» Task directions: Rewrite the lines from the one with "The 5.395 series" to the one with "List the labels", swapping "difference" for "gap" and leaving everything else as it is.

» Data for this task:
==*==
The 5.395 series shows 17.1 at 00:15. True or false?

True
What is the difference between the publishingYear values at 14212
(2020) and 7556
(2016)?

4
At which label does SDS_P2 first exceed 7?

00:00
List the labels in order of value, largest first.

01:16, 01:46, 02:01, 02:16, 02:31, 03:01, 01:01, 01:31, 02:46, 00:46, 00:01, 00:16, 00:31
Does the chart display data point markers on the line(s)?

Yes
==*==
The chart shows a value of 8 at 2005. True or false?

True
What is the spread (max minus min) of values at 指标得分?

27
==*==
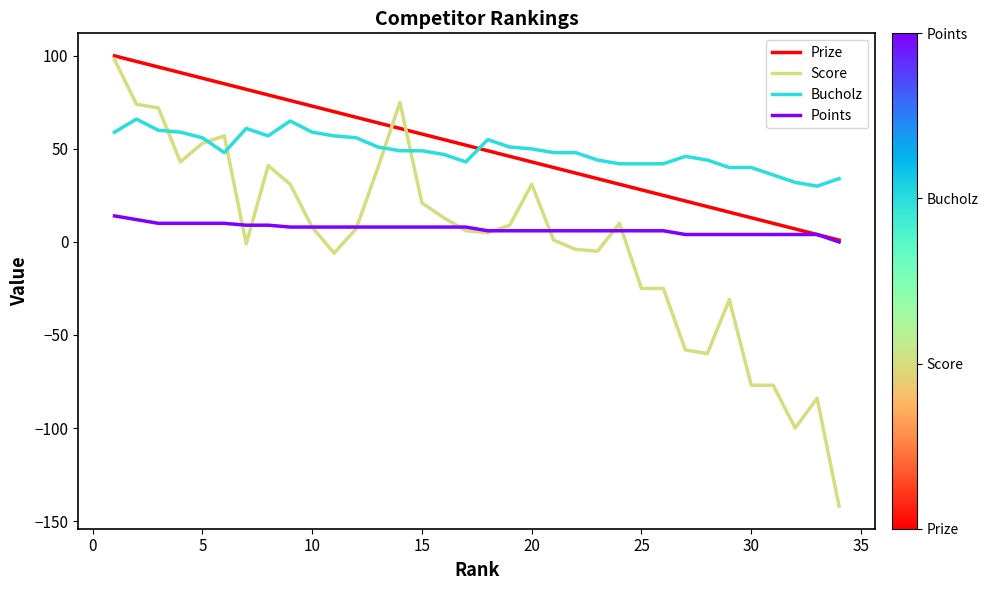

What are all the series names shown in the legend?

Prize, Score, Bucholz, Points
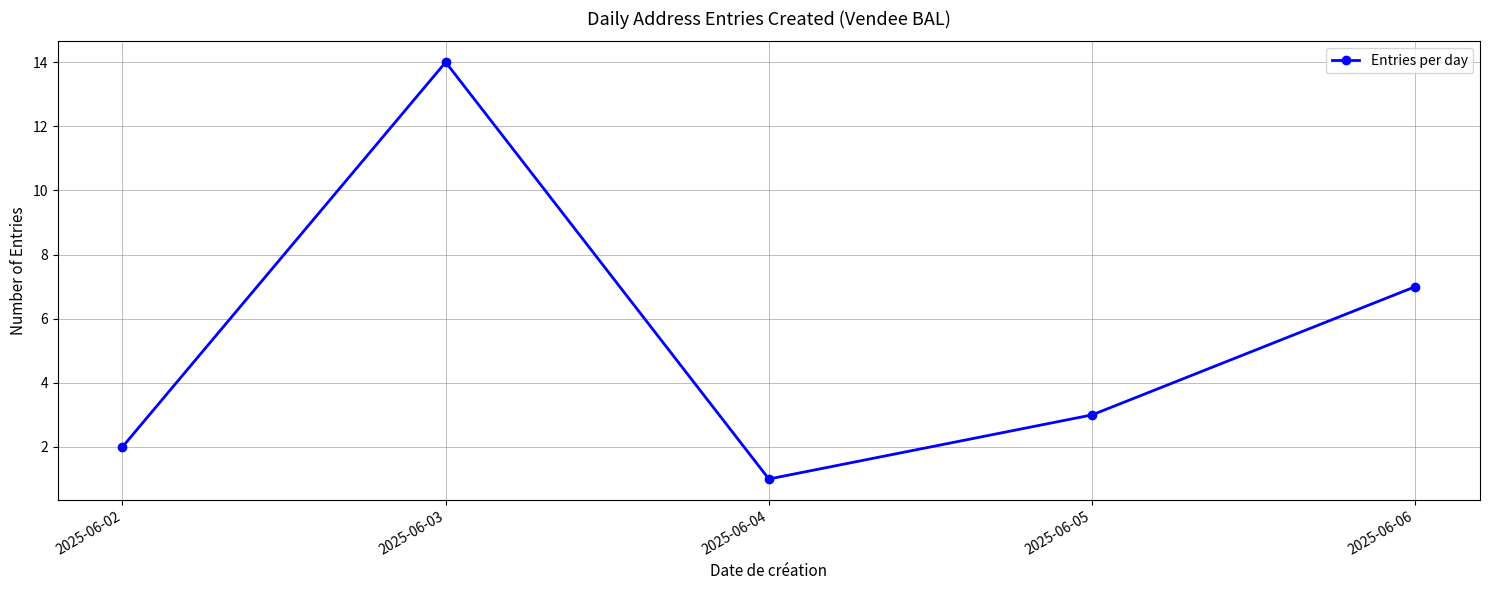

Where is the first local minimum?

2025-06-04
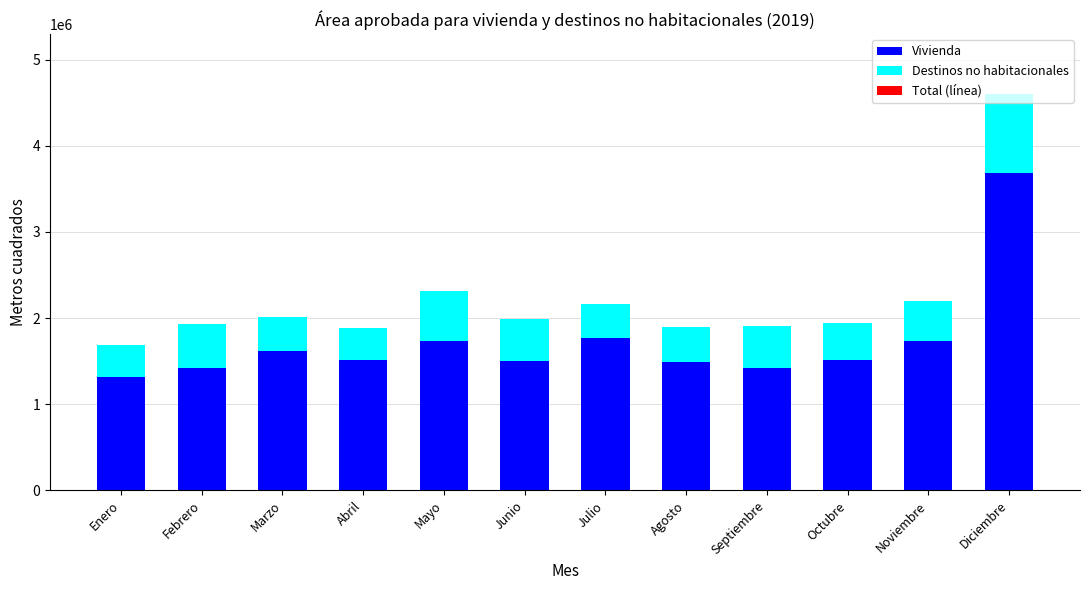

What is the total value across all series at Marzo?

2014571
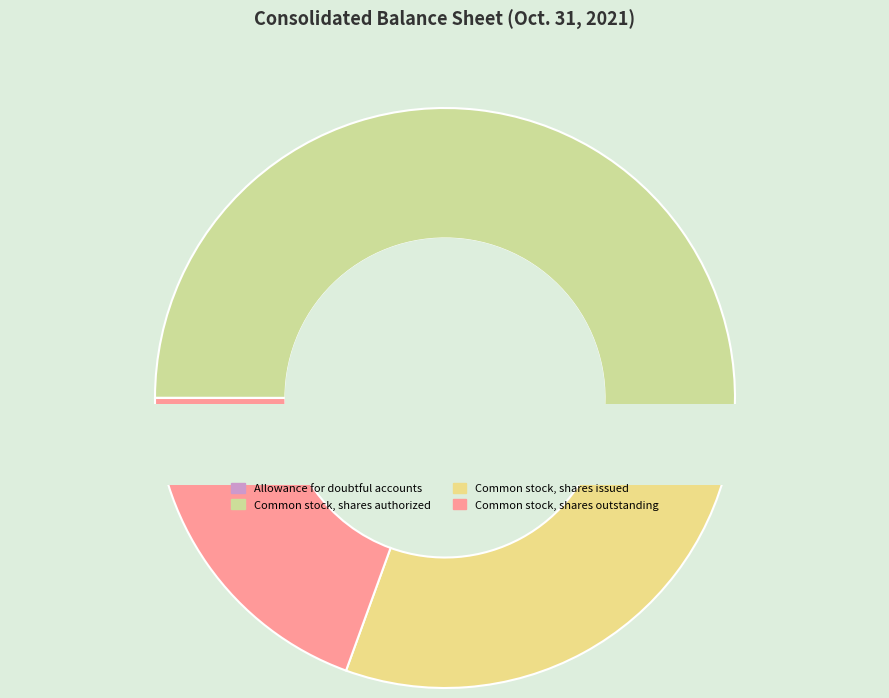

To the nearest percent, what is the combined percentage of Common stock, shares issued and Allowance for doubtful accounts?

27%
==*==
» Exercise result:
The 5.395 series shows 17.1 at 00:15. True or false?

True
What is the gap between the publishingYear values at 14212
(2020) and 7556
(2016)?

4
At which label does SDS_P2 first exceed 7?

00:00
List the labels in order of value, largest first.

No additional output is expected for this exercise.